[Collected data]
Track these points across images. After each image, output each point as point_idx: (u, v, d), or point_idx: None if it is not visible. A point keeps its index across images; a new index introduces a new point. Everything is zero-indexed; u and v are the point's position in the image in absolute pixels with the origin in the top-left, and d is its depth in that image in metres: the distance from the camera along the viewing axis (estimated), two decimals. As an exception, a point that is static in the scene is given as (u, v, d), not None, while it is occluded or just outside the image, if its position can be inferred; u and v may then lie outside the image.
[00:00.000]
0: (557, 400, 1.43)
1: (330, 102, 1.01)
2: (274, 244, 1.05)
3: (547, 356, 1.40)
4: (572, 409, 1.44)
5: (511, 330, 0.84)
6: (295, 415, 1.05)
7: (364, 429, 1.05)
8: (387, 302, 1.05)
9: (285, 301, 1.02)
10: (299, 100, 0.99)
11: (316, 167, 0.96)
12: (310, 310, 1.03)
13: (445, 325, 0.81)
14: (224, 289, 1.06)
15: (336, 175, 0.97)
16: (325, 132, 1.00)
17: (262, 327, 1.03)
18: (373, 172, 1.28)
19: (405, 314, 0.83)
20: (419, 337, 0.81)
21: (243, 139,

---

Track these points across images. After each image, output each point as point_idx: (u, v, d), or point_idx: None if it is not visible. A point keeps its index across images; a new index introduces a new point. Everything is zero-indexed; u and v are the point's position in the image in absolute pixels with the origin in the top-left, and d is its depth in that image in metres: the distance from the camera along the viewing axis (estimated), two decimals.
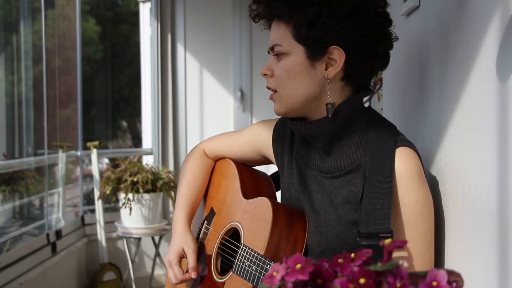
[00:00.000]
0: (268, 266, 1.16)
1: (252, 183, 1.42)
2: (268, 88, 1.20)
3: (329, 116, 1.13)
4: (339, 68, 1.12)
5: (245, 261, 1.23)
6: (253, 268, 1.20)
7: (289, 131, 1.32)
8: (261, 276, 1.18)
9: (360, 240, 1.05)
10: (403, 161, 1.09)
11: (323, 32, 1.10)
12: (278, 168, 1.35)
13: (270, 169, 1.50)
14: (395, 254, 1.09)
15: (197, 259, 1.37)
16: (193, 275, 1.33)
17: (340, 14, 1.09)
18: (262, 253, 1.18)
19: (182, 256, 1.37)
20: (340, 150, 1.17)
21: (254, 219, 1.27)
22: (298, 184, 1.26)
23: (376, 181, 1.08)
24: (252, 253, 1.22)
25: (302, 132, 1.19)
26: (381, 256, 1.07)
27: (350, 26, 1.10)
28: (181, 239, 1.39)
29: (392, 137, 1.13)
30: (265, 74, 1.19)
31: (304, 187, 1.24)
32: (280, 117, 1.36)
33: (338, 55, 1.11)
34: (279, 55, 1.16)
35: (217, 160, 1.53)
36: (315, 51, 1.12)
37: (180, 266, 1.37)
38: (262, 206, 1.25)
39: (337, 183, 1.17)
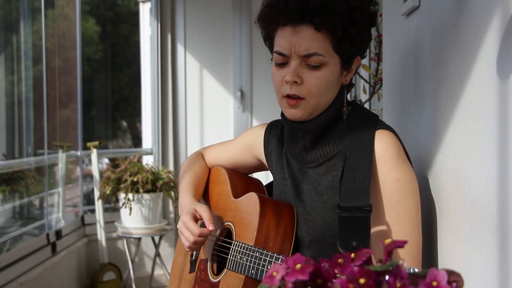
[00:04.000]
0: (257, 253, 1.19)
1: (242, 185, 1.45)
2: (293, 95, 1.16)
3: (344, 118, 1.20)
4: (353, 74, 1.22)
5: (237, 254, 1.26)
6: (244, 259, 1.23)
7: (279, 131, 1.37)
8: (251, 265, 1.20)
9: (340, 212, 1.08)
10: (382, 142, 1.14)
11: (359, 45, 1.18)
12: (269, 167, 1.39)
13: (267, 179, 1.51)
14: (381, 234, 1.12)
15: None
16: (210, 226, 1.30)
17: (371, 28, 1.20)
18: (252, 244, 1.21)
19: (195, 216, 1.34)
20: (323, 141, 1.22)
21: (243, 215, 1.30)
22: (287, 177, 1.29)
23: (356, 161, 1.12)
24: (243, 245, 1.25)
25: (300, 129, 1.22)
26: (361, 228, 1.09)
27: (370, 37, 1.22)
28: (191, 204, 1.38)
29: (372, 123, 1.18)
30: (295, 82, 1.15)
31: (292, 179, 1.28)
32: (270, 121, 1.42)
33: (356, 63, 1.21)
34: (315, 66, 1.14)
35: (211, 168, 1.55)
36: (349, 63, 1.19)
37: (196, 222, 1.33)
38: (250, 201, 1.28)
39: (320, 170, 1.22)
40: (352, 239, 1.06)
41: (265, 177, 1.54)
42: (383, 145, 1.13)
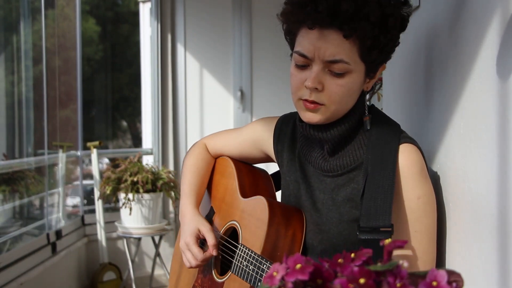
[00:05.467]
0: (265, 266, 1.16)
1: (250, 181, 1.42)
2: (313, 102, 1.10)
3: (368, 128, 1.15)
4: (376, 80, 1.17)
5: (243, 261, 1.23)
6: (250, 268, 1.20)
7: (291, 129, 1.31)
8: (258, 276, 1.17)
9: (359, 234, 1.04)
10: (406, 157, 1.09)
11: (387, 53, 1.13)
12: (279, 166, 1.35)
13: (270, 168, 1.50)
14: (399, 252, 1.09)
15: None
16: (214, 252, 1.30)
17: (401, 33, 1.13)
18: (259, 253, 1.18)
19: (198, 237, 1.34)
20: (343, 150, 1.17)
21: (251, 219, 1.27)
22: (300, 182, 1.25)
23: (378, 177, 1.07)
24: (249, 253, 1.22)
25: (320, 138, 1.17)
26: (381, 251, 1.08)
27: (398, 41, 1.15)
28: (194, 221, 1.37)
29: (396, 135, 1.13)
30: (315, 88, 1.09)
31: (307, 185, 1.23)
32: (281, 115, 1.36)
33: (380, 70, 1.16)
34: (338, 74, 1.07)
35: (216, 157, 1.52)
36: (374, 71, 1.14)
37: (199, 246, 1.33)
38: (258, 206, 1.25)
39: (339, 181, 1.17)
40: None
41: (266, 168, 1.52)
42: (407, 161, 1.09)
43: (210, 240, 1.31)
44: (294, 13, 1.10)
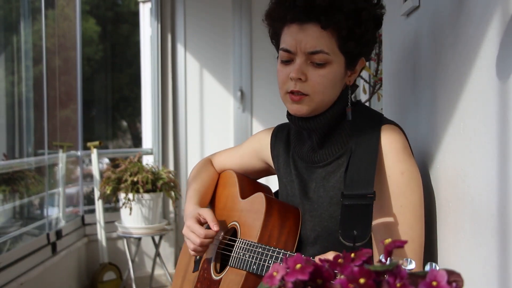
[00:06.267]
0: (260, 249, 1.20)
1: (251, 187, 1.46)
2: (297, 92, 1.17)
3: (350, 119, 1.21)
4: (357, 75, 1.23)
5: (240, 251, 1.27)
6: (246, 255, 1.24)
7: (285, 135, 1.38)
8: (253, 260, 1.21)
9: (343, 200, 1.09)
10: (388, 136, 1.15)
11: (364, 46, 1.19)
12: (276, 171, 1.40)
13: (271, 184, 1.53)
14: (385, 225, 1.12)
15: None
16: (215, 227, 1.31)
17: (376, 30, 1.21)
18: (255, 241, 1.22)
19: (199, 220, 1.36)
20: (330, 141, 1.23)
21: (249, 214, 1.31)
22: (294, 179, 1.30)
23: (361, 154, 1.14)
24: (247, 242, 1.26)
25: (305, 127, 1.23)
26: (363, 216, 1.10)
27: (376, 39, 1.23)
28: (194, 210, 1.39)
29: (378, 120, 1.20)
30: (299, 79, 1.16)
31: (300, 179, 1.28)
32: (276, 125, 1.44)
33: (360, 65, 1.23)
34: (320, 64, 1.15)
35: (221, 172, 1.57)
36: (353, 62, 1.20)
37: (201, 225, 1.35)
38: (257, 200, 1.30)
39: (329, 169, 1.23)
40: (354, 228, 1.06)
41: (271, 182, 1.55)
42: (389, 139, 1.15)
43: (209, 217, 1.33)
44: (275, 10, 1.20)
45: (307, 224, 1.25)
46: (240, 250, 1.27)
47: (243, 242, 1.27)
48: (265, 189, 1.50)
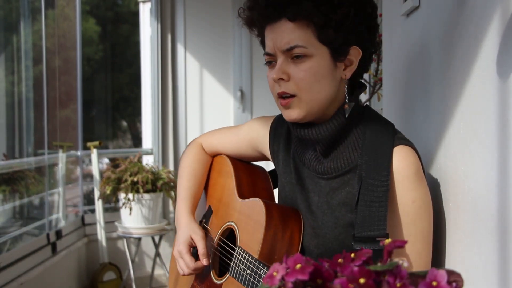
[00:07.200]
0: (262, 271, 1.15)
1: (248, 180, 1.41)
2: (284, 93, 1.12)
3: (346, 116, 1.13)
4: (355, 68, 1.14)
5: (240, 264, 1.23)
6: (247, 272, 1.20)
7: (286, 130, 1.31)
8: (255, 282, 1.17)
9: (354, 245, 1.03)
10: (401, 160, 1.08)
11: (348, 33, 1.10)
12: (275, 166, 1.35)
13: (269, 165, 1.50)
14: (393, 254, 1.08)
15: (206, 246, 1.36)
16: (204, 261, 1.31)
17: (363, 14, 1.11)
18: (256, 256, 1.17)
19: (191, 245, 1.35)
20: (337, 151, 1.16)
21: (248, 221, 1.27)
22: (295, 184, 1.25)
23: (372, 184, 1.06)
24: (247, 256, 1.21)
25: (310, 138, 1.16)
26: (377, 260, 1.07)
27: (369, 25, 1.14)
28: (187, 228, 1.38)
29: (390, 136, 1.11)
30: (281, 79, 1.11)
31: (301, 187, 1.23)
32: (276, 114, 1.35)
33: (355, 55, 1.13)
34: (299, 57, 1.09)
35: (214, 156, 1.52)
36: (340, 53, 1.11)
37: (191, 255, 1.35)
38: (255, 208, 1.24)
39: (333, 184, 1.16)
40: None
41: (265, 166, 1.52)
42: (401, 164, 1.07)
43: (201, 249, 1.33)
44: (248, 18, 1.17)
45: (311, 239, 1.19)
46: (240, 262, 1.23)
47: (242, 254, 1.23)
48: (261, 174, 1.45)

--

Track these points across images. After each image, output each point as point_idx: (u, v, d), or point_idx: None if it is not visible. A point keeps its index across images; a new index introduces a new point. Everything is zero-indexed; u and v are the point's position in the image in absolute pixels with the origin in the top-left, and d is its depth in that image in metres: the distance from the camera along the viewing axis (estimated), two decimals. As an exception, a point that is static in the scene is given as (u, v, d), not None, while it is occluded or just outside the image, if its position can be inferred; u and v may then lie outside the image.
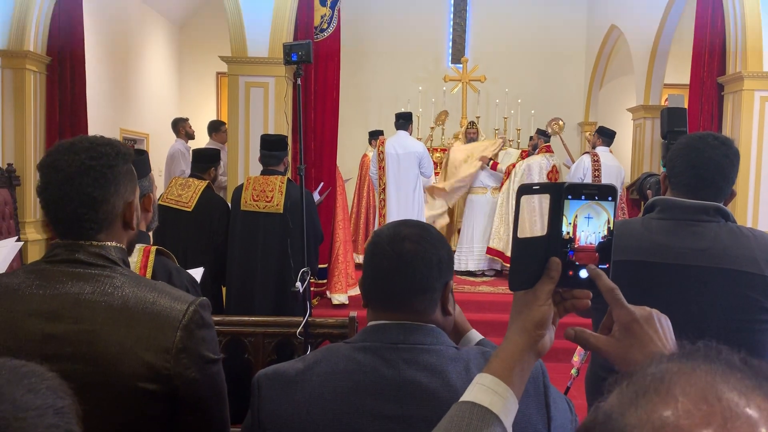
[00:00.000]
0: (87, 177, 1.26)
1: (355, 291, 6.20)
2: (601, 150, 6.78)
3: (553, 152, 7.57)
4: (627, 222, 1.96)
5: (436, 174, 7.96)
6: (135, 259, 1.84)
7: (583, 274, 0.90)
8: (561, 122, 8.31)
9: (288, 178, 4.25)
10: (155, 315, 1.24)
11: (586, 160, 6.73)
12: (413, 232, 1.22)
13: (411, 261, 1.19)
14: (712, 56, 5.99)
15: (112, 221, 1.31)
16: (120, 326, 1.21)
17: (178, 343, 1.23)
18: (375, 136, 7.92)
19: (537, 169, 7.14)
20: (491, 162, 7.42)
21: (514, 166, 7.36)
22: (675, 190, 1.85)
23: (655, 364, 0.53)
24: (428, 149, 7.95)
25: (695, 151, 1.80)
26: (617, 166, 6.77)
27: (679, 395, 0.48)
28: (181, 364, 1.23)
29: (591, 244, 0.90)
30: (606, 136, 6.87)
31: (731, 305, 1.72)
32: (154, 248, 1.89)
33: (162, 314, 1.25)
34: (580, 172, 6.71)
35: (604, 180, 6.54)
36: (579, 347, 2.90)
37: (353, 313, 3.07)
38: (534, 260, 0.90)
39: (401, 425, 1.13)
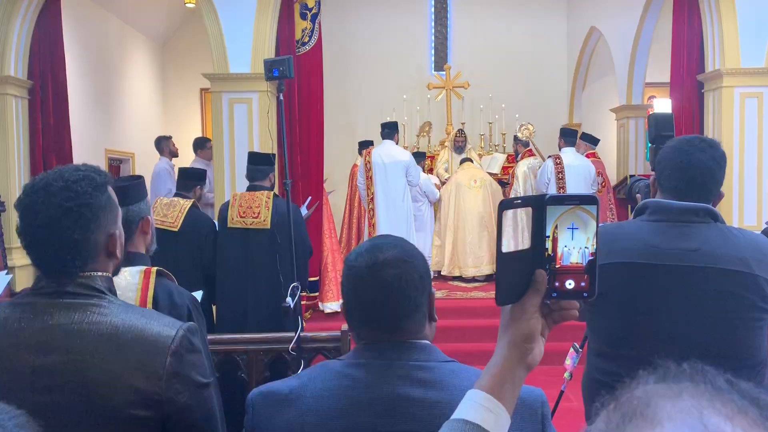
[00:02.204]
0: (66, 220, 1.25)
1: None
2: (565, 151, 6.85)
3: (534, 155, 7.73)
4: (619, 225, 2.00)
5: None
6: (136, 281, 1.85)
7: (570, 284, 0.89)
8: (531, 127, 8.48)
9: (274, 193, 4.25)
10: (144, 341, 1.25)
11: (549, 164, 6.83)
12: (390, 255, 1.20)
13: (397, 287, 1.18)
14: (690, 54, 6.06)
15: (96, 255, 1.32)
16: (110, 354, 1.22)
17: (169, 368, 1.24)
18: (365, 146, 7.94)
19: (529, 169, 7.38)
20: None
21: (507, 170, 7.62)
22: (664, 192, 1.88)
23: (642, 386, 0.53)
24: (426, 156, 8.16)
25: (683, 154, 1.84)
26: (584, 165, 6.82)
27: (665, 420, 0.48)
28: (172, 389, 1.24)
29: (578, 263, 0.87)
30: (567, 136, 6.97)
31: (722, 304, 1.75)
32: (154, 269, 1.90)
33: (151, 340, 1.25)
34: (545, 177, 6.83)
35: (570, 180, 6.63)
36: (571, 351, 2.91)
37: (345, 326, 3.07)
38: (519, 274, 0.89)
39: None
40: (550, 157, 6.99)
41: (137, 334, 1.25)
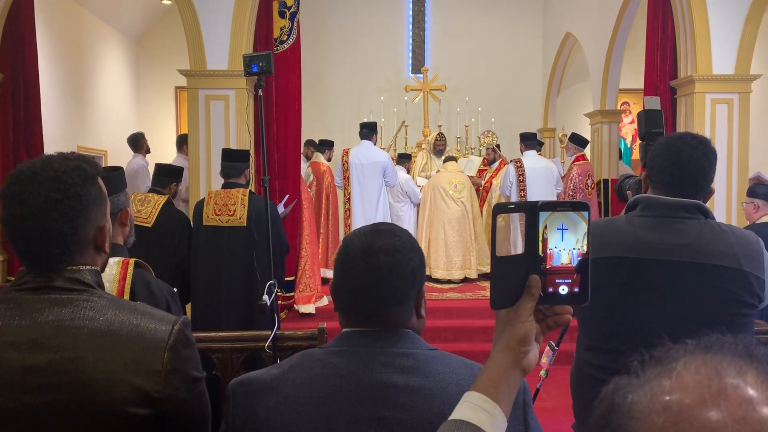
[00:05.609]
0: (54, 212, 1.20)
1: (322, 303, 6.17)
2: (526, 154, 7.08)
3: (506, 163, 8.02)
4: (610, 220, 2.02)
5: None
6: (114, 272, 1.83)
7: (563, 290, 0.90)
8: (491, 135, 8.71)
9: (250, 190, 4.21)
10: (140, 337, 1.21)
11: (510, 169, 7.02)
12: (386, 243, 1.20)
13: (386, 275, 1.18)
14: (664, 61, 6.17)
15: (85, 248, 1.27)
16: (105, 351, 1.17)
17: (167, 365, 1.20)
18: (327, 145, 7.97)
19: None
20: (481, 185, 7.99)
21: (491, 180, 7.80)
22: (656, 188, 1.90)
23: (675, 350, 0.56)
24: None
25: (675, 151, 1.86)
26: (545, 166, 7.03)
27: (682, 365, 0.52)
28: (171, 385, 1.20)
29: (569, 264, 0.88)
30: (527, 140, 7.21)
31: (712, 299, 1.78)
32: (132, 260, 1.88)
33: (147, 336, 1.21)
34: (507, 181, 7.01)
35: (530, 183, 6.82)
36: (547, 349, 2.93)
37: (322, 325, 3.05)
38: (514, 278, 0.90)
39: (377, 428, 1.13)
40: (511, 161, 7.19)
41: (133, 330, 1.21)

** Your instructions **
Find the line with "23: (376, 181, 1.08)" in the entries above. Retype it and each line after it, exactly, through the line with "39: (337, 183, 1.17)", and stop there.

** Response **
23: (376, 181, 1.08)
24: (252, 253, 1.22)
25: (302, 132, 1.19)
26: (381, 256, 1.07)
27: (350, 26, 1.10)
28: (181, 239, 1.39)
29: (392, 137, 1.13)
30: (265, 74, 1.19)
31: (304, 187, 1.24)
32: (280, 117, 1.36)
33: (338, 55, 1.11)
34: (279, 55, 1.16)
35: (217, 160, 1.53)
36: (315, 51, 1.12)
37: (180, 266, 1.37)
38: (262, 206, 1.25)
39: (337, 183, 1.17)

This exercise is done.